• [QUOTED PASSAGE]

[Rd] Why does the lexical analyzer drop comments ?

Romain Francois romain.francois at dbmail.com
Tue Mar 31 14:26:27 CEST 2009


Hi,

Thank you for this (inspired) trick. I am currently in the process of 
extracting out the parser from R (ie the gram.y file) and making a 
custom parser using the same grammar but structuring the output in a 
different manner, more suitable for what the syntax highlighter will need.

You will find the project here: 
http://r-forge.r-project.org/projects/highlight/
Feel free to "request to join" on the project if you feel you can make 
useful contributions.

At the moment, I am concentrating efforts deep down in the parser code, 
but there are other challenges:
- once the expressions are parsed, we will need something that 
investigates to find evidence about function calls, to get an idea of 
where the function is defined (by the user, in a package, ...) . This is 
tricky, and unless you actually evaluate the code, there will be some 
errors made.
- once the evidence is collected, other functions (renderers) will have 
the task to render the evidence using html, latex, rtf, ansi escape 
codes, ... the idea here is to design the system so that other packages 
can implement custom renderers to format the evidence in their markup 
language

Romain

Yihui Xie wrote:
> Hi Romain,
>
> I've been thinking for quite a long time on how to keep comments when
> parsing R code and finally got a trick with inspiration from one of my
> friends, i.e. to mask the comments in special assignments to "cheat" R
> parser
>
> # keep.comment: whether to keep the comments or not
> # keep.blank.line: preserve blank lines or not?
> # begin.comment and end.comment: special identifiers that mark the orignial
> #     comments as 'begin.comment = "#[ comments ]end.comment"'
> #     and these marks will be removed after the modified code is parsed
> tidy.source <- function(source = "clipboard", keep.comment = TRUE,
>     keep.blank.line = FALSE, begin.comment, end.comment, ...) {
>     # parse and deparse the code
>     tidy.block = function(block.text) {
>         exprs = parse(text = block.text)
>         n = length(exprs)
>         res = character(n)
>         for (i in 1:n) {
>             dep = paste(deparse(exprs[i]), collapse = "\n")
>             res[i] = substring(dep, 12, nchar(dep) - 1)
>         }
>         return(res)
>     }
>     text.lines = readLines(source, warn = FALSE)
>     if (keep.comment) {
>         # identifier for comments
>         identifier = function() paste(sample(LETTERS), collapse = "")
>         if (missing(begin.comment))
>             begin.comment = identifier()
>         if (missing(end.comment))
>             end.comment = identifier()
>         # remove leading and trailing white spaces
>         text.lines = gsub("^[[:space:]]+|[[:space:]]+$", "",
>             text.lines)
>         # make sure the identifiers are not in the code
>         # or the original code might be modified
>         while (length(grep(sprintf("%s|%s", begin.comment, end.comment),
>             text.lines))) {
>             begin.comment = identifier()

• [GIVEN INFORMATION]
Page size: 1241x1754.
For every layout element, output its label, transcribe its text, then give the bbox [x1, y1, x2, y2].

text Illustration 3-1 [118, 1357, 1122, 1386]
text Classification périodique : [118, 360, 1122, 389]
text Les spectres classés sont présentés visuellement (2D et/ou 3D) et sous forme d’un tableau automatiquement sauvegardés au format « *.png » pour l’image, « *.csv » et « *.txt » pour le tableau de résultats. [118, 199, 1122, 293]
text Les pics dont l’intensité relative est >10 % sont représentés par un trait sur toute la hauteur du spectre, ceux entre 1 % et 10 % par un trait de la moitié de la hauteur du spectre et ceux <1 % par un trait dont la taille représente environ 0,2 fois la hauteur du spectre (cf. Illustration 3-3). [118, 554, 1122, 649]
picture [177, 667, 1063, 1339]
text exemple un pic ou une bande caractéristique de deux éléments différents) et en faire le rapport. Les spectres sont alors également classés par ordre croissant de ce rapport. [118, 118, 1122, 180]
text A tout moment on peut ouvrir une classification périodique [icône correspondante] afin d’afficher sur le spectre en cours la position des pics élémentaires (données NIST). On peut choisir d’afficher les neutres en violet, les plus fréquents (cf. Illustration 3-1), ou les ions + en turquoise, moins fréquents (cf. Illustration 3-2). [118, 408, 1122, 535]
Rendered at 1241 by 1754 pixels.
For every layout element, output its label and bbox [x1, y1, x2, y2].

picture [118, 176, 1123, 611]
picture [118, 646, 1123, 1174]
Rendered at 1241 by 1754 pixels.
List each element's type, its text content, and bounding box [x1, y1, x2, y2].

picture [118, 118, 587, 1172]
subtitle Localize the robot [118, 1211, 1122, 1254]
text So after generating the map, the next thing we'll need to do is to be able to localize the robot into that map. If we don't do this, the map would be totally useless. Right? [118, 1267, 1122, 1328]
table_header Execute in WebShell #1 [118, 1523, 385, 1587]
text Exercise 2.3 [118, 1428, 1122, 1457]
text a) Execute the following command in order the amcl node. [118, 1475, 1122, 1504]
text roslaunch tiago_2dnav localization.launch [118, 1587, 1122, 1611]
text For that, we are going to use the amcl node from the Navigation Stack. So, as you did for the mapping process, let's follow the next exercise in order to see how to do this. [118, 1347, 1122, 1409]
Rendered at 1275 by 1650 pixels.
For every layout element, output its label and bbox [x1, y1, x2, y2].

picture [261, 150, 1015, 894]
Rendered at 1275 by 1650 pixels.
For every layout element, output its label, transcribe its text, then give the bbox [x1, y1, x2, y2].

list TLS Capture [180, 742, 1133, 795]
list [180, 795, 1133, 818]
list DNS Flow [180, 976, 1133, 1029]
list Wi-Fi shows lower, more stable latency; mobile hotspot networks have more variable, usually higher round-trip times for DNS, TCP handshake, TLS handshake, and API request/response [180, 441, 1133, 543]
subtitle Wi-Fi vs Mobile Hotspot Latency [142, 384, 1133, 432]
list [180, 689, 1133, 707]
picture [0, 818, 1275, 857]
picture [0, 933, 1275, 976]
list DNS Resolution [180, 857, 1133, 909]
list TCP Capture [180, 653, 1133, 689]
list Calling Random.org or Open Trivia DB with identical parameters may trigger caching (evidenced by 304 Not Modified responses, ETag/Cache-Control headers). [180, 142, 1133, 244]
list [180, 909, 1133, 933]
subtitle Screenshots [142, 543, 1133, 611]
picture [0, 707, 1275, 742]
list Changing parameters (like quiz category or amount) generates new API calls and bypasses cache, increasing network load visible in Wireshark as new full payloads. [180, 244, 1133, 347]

• [YOUR OBJECTIVE]
Update the message's passage from "You will find" to "useful contributions.", changing "useful contributions" to "meaningful contributions".

• [COMPLETE ANSWER]
You will find the project here: 
http://r-forge.r-project.org/projects/highlight/
Feel free to "request to join" on the project if you feel you can make 
meaningful contributions.